Lingkungan - Petambak Liar Menggerogoti TWA Angke

KOMPAS, Jumat, 13 Maret 2009 03:45 WIB
Jakarta - Petambak liar masih terus membuka lahan dengan menggerogoti hutan bakau di kawasan Taman Wisata Alam Angke, Kamal Muara, Kecamatan Penjaringan, Jakarta Utara. Selain membuka lahan dengan membabat pohon bakau, mereka juga mencabuti anakan bakau yang baru ditanam di kawasan itu.


Wakil Gubernur DKI Jakarta Prijanto seusai memimpin apel Hari Bhakti Kehutanan ke-26 di Taman Wisata Alam (TWA) Angke, Kamis (12/3), mengatakan, tindakan para petambak itu melanggar hukum.

”Jika terbukti, mereka kita tangkap dan diproses hukum,” kata Prijanto.

Apel yang diikuti sekitar 300 rimbawan, aktivis lingkungan, dan pegawai pemerintah tersebut bertemakan Menggalang Semangat Kebersamaan Rimbawan, Kita Sukseskan Kegiatan Penanaman Pohon Bakau ”One Man One Tree”. Hadir mendampingi Wakil Gubernur antara lain Wali Kota Jakarta Utara Bambang Sugiyono dan Camat Penjaringan Syahril Suwarno.

Pengelola TWA Angke, Murniwati Harahap, mengatakan, saat ini setidaknya masih ada sekitar 30 petambak yang membuka usaha tambak ikan bandeng di dalam kawasan TWA. ”Jumlah itu sebenarnya tidak terlalu banyak, tetapi amat mengganggu kawasan. Seharusnya mereka sudah tidak boleh di dalam kawasan, apalagi sampai membuka tambak,” katanya.

Murniwati mengatakan, sudah ada aturan, bahkan undang-undang, yang melarang okupasi lahan di dalam TWA atau kawasan konservasi. ”Seharusnya para petambak diusir ke luar kawasan. Namun, wewenang untuk melarang petambak ada pada pemerintah. Yang paling penting sebenarnya, tinggal ada atau tidak kemauan untuk menindaknya,” kata Murniwati.

Perbedaan pola

Jika tidak ada pelarangan atau tindakan hukum terhadap para petambak liar, usaha menanam dan menyisip anakan bakau oleh berbagai kalangan di kawasan itu akan sia-sia. ”Ada perbedaan di dalam usaha tambak ikan bandeng dan budidaya bakau,” kata Murniwati.

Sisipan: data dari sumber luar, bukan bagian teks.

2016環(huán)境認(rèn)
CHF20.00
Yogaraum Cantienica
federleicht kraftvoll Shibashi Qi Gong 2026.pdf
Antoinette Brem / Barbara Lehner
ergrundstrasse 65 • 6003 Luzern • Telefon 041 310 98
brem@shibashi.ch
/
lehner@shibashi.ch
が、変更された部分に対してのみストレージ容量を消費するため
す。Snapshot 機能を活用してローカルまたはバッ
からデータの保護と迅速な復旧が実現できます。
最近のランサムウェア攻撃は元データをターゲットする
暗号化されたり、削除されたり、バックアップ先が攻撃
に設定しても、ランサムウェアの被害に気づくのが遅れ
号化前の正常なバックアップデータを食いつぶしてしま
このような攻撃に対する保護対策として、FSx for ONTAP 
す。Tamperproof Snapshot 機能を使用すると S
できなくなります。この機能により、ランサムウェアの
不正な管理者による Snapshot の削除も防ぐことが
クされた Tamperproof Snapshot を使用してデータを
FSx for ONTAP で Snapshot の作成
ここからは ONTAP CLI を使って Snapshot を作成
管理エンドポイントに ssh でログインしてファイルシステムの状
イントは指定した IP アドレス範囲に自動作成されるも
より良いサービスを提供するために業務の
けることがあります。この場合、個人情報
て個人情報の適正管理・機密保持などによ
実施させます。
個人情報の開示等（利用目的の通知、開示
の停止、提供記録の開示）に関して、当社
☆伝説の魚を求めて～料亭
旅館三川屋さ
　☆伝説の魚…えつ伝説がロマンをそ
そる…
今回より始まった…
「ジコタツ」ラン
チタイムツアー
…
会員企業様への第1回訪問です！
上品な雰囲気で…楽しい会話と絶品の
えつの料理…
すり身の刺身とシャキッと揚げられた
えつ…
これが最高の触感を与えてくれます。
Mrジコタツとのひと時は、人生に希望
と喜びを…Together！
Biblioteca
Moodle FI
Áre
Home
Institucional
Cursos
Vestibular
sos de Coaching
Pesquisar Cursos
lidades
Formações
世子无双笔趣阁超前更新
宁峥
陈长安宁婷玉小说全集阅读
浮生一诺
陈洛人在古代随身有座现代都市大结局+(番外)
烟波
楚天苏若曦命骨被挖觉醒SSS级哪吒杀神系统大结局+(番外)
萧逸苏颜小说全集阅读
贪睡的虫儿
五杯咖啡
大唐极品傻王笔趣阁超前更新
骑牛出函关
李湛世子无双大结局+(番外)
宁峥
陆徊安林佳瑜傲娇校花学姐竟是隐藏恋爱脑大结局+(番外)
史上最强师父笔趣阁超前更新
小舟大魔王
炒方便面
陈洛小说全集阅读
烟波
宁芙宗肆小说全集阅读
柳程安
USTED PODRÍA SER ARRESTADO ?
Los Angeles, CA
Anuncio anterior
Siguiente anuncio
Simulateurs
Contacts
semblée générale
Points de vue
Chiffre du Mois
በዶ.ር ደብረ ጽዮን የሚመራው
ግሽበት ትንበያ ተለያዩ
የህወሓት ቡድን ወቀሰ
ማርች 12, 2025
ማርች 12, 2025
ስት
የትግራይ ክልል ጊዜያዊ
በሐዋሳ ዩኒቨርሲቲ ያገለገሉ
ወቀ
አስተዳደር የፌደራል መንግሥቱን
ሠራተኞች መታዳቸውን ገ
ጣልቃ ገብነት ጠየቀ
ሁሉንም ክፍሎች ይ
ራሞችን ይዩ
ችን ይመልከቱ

Menurut dia, ikan bandeng tidak memerlukan sirkulasi air, sedangkan tanaman bakau atau mangrove memerlukan sirkulasi air. ”Ikan tidak memerlukan lumpur, sedangkan bakau butuh lumpur untuk mengikat akarnya,” ujarnya.

Contoh-contoh itu diungkapnya untuk menunjukkan bahwa budidaya tambak ikan berseberangan dengan budidaya tanaman bakau. Jika ada usaha tambak udang, hampir pasti merusak tanaman, bahkan merusak ekosistem bakau.

Saat ini, kata Murniwati, luas kawasan TWA Angke mencapai 99,5 hektar dari luas semula 99,8 hektar. Areal seluas 3 hektar hilang akibat abrasi pantai. Sedangkan tegakan bakau mengisi lahan seluas 60 persen dari luas kawasan seluruhnya.

Anakan bakau yang baru ditanam sering tercabut akibat tersapu jaring tambak ikan milik warga yang umumnya pedagang. ”Sekarang yang diperlukan sebenarnya adalah penegakan hukum yang tegas terhadap para petambak,” kata Murniwati lagi.

Bambang Sugiyono mengatakan, mangrove juga mati akibat abrasi. Kegiatan pembudidayaan atau penanaman anakan bakau harus didahului dengan pembangunan tanggul pemecah ombak. Pekan lalu, ratusan warga dibantu sejumlah organisasi massa, aktivis lingkungan, dan pelajar telah menanam 2.600 anakan bakau.

Selain itu, untuk mendukung program penanaman pohon bakau di pesisir Jakarta Utara, Wali Kota berjanji akan segera menertibkan para petambak liar di kawasan TWA. ”Saya akan segera menertibkan para petambak liar di dalam kawasan TWA,” katanya.

Syahril Suwarno langsung merespons dengan menginstruksikan lurah di wilayah untuk menanam anakan bakau.